Nous avons évoqué presque tout le catalogue des fantasmes : échangisme, exhibition, double pénétration, soirée en club, faire l’amour avec deux femmes ou avec deux hommes, aller dans un sex-shop, liens et soumission. Enfin, tu vois, des trucs dont j’avais entendu parlé, mais que je n’avais jamais connu. Ça m’a permis de découvrir un autre aspect de Vincent.

Lequel ?
Il avait au fond de lui des désirs que je ne soupçonnais pas. Pour moi, c’était l’homme, le mâle, celui qui assure. Mais il se cachait en lui un autre homme, plus ambiguë avec des désirs inattendus.

Dis-moi
Il avait envie d’être dominé et il m’imaginait l’attachant et le pénétrant. Quand je lui écris un texto pour lui parler de faire l’amour avec deux hommes, je pensais à deux hommes pour moi. Mais il a réagi en disant « Pourquoi pas un autre homme pour toi et moi ». J’ai été surprise, mais très attirée par cette idée. Enfin, tu vois, nous avions envie de dépasser les pesantes limites de notre conditionnement et surtout, envie de le faire ensemble.

Vous l’avez fait ?
Il a fallu beaucoup de temps, mais nous avons réalisé la plupart de nos désirs profonds, parfois avec bonheur, parfois en nous disant qu’il fallait essayé, mais qu’on n’y reviendrait pas !

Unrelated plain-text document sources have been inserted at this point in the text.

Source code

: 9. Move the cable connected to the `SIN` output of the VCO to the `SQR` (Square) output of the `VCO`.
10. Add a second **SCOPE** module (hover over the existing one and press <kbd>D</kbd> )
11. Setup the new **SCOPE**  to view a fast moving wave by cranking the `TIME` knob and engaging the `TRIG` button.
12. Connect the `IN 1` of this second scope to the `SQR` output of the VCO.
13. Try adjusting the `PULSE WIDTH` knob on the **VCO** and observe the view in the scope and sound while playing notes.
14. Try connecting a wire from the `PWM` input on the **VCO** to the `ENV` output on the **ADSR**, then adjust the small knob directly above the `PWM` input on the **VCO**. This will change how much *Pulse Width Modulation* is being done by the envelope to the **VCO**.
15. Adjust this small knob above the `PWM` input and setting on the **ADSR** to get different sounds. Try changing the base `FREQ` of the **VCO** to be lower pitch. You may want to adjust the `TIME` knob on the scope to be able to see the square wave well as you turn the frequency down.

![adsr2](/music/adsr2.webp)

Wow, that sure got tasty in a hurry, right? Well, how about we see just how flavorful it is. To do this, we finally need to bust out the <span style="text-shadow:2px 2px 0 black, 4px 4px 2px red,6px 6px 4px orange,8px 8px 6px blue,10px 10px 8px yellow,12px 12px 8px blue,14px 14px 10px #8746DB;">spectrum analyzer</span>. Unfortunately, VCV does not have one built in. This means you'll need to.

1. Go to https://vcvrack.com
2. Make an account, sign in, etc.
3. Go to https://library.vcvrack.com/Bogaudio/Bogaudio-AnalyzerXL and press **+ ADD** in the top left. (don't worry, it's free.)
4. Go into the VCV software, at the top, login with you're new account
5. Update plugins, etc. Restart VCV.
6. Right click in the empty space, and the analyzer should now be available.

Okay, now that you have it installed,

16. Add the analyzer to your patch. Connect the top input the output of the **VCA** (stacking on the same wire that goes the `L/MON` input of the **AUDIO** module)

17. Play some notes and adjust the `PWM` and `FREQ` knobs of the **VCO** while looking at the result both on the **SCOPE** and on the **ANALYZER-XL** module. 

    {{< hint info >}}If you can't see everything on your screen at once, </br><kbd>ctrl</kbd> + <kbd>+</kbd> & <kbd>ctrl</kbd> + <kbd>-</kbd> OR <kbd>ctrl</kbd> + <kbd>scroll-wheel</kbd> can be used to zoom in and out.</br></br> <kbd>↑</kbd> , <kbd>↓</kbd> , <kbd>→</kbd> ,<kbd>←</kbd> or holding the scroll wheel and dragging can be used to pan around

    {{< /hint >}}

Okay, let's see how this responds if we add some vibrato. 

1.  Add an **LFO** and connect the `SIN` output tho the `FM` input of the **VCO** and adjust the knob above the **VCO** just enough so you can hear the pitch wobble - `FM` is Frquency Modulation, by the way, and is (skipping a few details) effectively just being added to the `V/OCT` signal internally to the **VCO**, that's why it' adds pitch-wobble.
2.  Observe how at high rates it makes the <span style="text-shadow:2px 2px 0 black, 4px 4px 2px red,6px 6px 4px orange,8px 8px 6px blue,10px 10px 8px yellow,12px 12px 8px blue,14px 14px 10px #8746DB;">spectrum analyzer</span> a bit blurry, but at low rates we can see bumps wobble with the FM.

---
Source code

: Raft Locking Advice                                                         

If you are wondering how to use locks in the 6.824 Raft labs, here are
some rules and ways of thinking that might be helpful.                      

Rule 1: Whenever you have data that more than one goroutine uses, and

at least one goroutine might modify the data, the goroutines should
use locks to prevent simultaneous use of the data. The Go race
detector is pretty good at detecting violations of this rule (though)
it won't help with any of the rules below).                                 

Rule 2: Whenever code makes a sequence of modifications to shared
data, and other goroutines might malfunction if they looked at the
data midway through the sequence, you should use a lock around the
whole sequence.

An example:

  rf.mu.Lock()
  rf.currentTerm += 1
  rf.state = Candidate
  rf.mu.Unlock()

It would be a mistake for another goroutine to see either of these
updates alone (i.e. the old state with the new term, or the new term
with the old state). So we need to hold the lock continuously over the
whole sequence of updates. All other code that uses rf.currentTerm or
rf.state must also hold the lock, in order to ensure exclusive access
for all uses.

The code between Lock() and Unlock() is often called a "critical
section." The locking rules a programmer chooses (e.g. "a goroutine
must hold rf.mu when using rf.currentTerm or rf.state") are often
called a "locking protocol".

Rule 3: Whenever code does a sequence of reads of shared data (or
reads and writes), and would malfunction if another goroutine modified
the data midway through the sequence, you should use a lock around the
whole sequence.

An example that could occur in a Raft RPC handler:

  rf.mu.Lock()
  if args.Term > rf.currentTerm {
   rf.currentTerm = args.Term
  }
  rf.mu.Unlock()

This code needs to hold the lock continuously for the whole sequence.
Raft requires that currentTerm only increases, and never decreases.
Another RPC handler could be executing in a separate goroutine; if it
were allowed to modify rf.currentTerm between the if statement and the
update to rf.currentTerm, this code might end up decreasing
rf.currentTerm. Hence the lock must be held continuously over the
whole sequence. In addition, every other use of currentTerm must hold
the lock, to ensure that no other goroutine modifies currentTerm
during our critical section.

Par quoi avez-vous commencé ?
Parce qui était le plus facile car nous l’aurions fait de toute manière. Depuis le début, Vincent était attiré par mes fesses. Il avait la même habitude que Didier de toujours essayer de se glisser par là…
Image attachéeVincent était attiré par mes fesses

Comment ça s’est passé ?
Ça c’est passé un mercredi après-midi de mai. La veille nous en avions parlé au téléphone. A midi, pendant le déjeuner, je lui ai reparlé de cette envie que nous avions évoqué. Je lui ai dit comment j’avais déjà essayé, mais que j’avais eu mal. Il m’a rassuré en me disant qu’il était certain que j’y prendrais du plaisir. J’avais enregistré la chanson de Mylène Famer « Pourvu qu’elles soient douces » sur mon Ipod. Je lui ai fait écouter à table :
« Ton goût du revers
N'a rien de pervers
Et ton bébé n'est pas fâché

Ton kamasutra
A bien cent ans d'âge
Mon dieu que c'est démodé
Le nec plus ultra
En ce paysage
C'est d'aimer des deux côtés »

Il y avait plein de monde autour de nous et je lui disais combien j’avais envie qu’il explore cette voie presque inviolée. C’était excitant au milieu de tout ces gens bien comme il faut ! J’aurais aimé le faire là, sur la table, comme une superbe provocation. Nous n’avons pas traîné au restaurant et nous nous sommes retrouvés dans une chambre d’hôtel. C’est là que j’ai offert mes fesses à Vincent. Il avait prévu ce qu’il fallait pour préparer le terrain. Quant à moi, je me sentais prête, un peu comme si je lui offrais ma virginité. Je retrouvais un peu l’excitation et l’inquiétude de ce jour où j’avais fait l’amour pour la première fois. Vincent le sentait et voulait donner à ce moment une intensité exceptionnelle. Je savais qu’il serait doux et qu’il saurait me rassurer.